Star Tribune features class that uses ‘The Wire’ to explore race and politics
The HBO drama The Wire is “a fictional television show that, despite going off the air eight years ago, is proving its relevance today in classrooms around the country, including at St. Olaf College,” notes a Star Tribune story that profiles a class taught by political science professor Joshua Anderson.
The class uses The Wire — a critically acclaimed series that dives deep into issues of urban life, focusing on drugs and gangs, education and media, and, most centrally, law enforcement — to explore race and politics in America.
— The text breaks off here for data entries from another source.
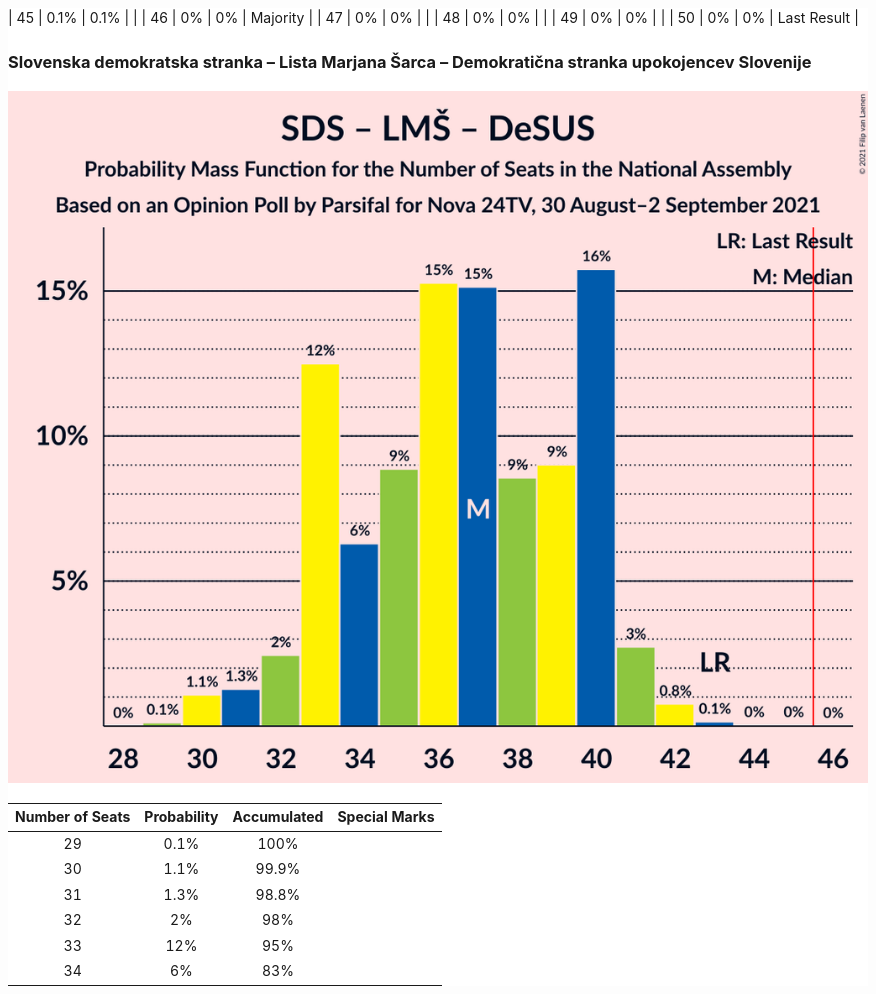 | 45 | 0.1% | 0.1% |  |
| 46 | 0% | 0% | Majority |
| 47 | 0% | 0% |  |
| 48 | 0% | 0% |  |
| 49 | 0% | 0% |  |
| 50 | 0% | 0% | Last Result |

### Slovenska demokratska stranka – Lista Marjana Šarca – Demokratična stranka upokojencev Slovenije

![Graph with seats probability mass function not yet produced](2021-09-02-Parsifal-coalitions-seats-pmf-sds–lmš–desus.png "Seats Probability Mass Function")

| Number of Seats | Probability | Accumulated | Special Marks |
|:---------------:|:-----------:|:-----------:|:-------------:|
| 29 | 0.1% | 100% |  |
| 30 | 1.1% | 99.9% |  |
| 31 | 1.3% | 98.8% |  |
| 32 | 2% | 98% |  |
| 33 | 12% | 95% |  |
| 34 | 6% | 83% |  |
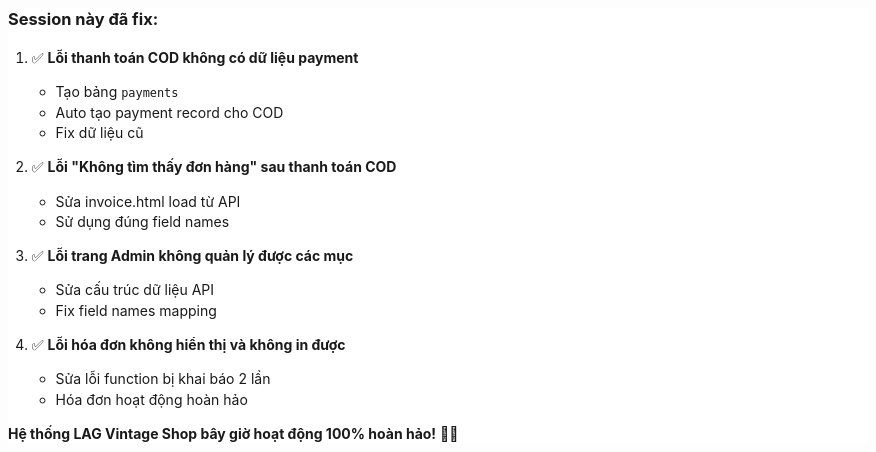 ### Session này đã fix:
1. ✅ **Lỗi thanh toán COD không có dữ liệu payment**
   - Tạo bảng `payments`
   - Auto tạo payment record cho COD
   - Fix dữ liệu cũ

2. ✅ **Lỗi "Không tìm thấy đơn hàng" sau thanh toán COD**
   - Sửa invoice.html load từ API
   - Sử dụng đúng field names

3. ✅ **Lỗi trang Admin không quản lý được các mục**
   - Sửa cấu trúc dữ liệu API
   - Fix field names mapping

4. ✅ **Lỗi hóa đơn không hiển thị và không in được**
   - Sửa lỗi function bị khai báo 2 lần
   - Hóa đơn hoạt động hoàn hảo

**Hệ thống LAG Vintage Shop bây giờ hoạt động 100% hoàn hảo!** 🎊🎉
“The ever-presence of police brutality in The Wire gives some very timely and very realistic material for thinking about problems of policing in the United States,” Anderson tells the Star Tribune. “But what I like about The Wire is that it is fictional, and I think that takes some of the emotional stakes out of the conversation about race.”
The paper notes that since the series wrapped in 2008, “it has become a companion piece to courses on everything from poverty to ethics, in classrooms from Harvard to the University of California, Berkeley.”
The St. Olaf class, which meets daily for four weeks in January, requires students to watch the first three seasons of the series — about two episodes per night for homework, plus accompanying readings.
St. Olaf student Emnet Shibre ’16 says the show has helped her realize how complex issues like officer-involved shootings can be.
“Something that watching The Wire has done for me is give me more sympathy for the situations that officers find themselves in,” she says.